Yes, the latest Michigan Review is out, and I know you’re itching to read it’s hard-hitting and clear eyed reporting. Yes, in this week’s exciting issue, you can thrill to the verbal styling of Dan Levi, whose column “Just Stay Home,” is subtitled “Low Voter Turnout is Not Necessarily Bad for America”; or perhaps more to your liking is the polemic launched by Karl Sowislo against what he terms “Liberal Action Groups,” opining “the people who support such radical agendas almost never have common sense.” Yes, but what about when they do? In my opinion, any political position can be defended rationally or irrationally, and to criticize one for lacking “common sense” or “reason” is almost irrelevant – what about their ideas?
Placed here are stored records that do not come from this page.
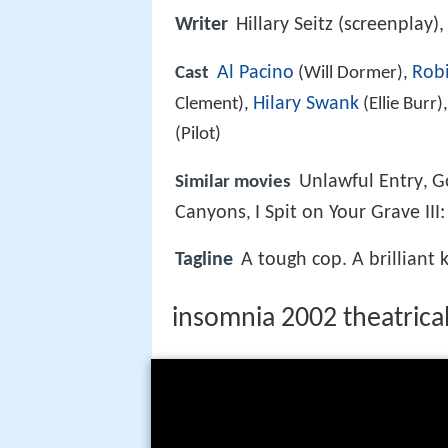
Writer
Hillary Seitz (screenplay)
Al Pacino
Robi
Cast
(Will Dormer),
Hilary Swank
Clement),
(Ellie Burr)
(Pilot)
Unlawful Entry
G
Similar movies
,
Canyons
I Spit on Your Grave II
,
Tagline
A tough cop. A brilliant 
insomnia 2002 theatrical 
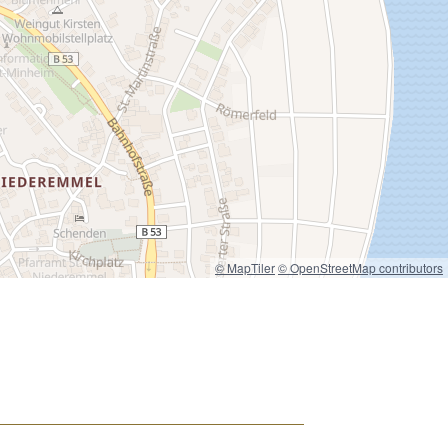
© MapTiler
© OpenStreetMap contributors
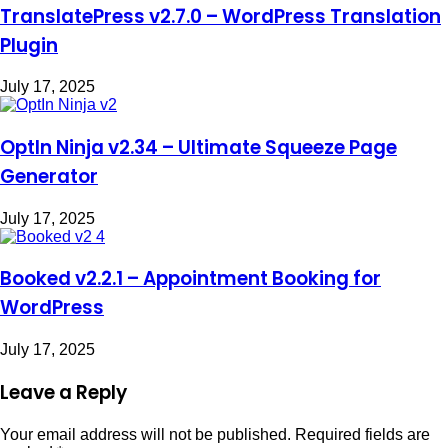
TranslatePress v2.7.0 – WordPress Translation
Plugin
July 17, 2025
OptIn Ninja v2.34 – Ultimate Squeeze Page
Generator
July 17, 2025
Booked v2.2.1 – Appointment Booking for
WordPress
July 17, 2025
Leave a Reply
Your email address will not be published.
Required fields are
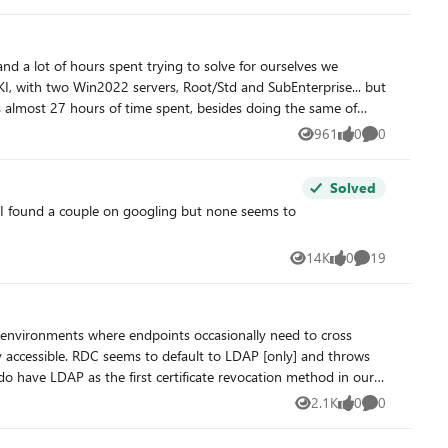
ors updated and other possible changes.
nd a lot of hours spent trying to solve for ourselves we
 set of basic stuff that has been done before Now, I
961
0
0
Views
likes
Comments
ns and after some hours, the DCOM permissoes are forcibly
s again. So, now I can accelerate the
Solved
 orignal ones and the enrollment stops again Tracing
e permissions, it should solve, but in my case. it doens´t work
14K
0
19
Views
likes
Comments
y accessible. RDC seems to default to LDAP [only] and throws
o have LDAP as the first certificate revocation method in our
2.1K
0
0
Views
likes
Comments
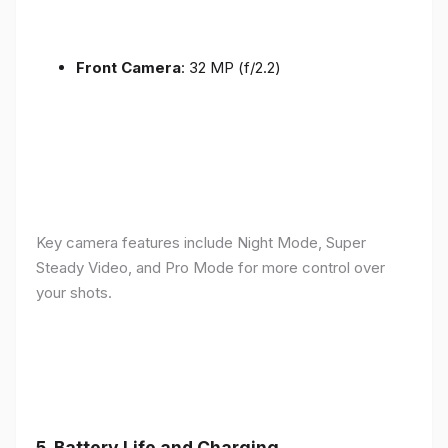
Front Camera
: 32 MP (f/2.2)
Key camera features include Night Mode, Super
Steady Video, and Pro Mode for more control over
your shots.
5.
Battery Life and Charging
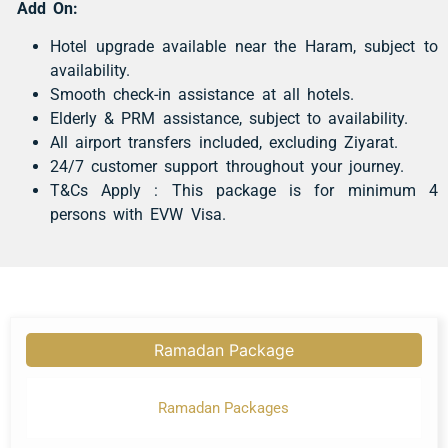
Add On:
Hotel upgrade available near the Haram, subject to
availability.
Smooth check-in assistance at all hotels.
Elderly & PRM assistance, subject to availability.
All airport transfers included, excluding Ziyarat.
24/7 customer support throughout your journey.
T&Cs Apply : This package is for minimum 4
persons with EVW Visa.
Ramadan Package
Ramadan Packages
Meanwhile, Sowislo characterizes Ann Arbor as a “socialist epicenter,” leading me to ask, if this is such a “socialist” city, where are the socialists? Liberal, perhaps, but certainly not much more. No, a few cranky Trotskyites running the show over at BAM-N don’t count, neither do the few people who set up a table at South University and East University when the weather is nice. In fact, in my experience not only are the authentically radical faculty few and reserved about their politics, the Michigan Daily is increasingly lurching to the right, now barely toeing an extremely moderate if outright centrist politics, whose editors are either registered republicans or thoroughly skeptical “objective” journalists content to parrot the administration’s line. Meanwhile the “socialist” city council has an anemic affordable housing program, and recently replaced their homeless shelter (run as a non-profit – wouldn’t want any tax money helping them out!) with a new one – although precisely the same size as the old one. Yes, all of this in combination with a relatively low-key activist scene makes me think the review shouldn’t have much to make them feel uncomfortable.